- _WHAT TO PRODUCE_
As the answer, give every line of the records that includes the word "action".

- _SUPPLIED MATERIAL_
..............................
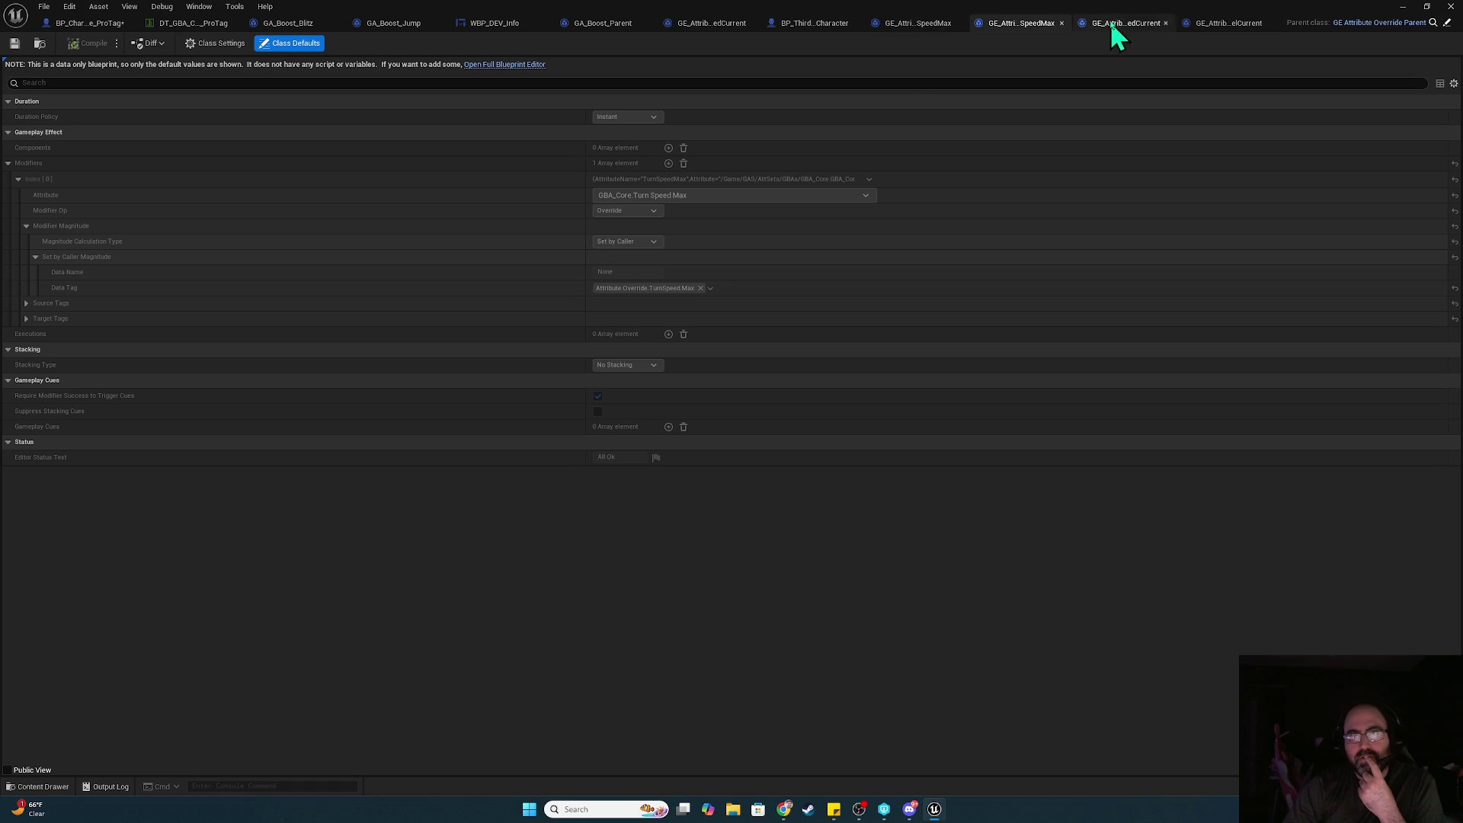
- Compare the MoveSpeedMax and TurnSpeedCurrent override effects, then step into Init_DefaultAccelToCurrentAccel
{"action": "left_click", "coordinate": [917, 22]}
..............................
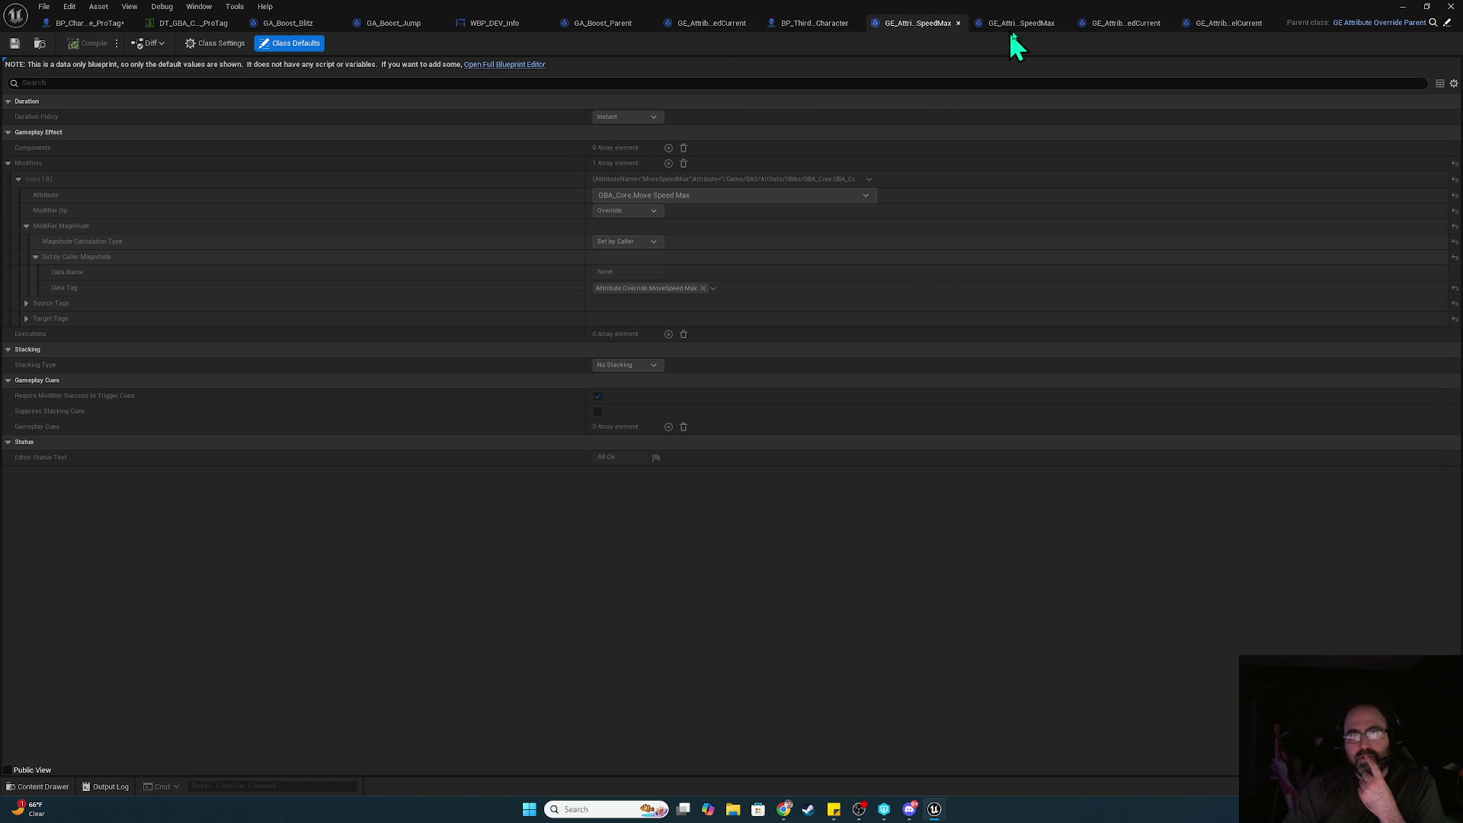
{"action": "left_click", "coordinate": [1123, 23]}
..............................
- _WRITTEN SOLUTION_
{"action": "left_click", "coordinate": [917, 22]}
{"action": "left_click", "coordinate": [1123, 23]}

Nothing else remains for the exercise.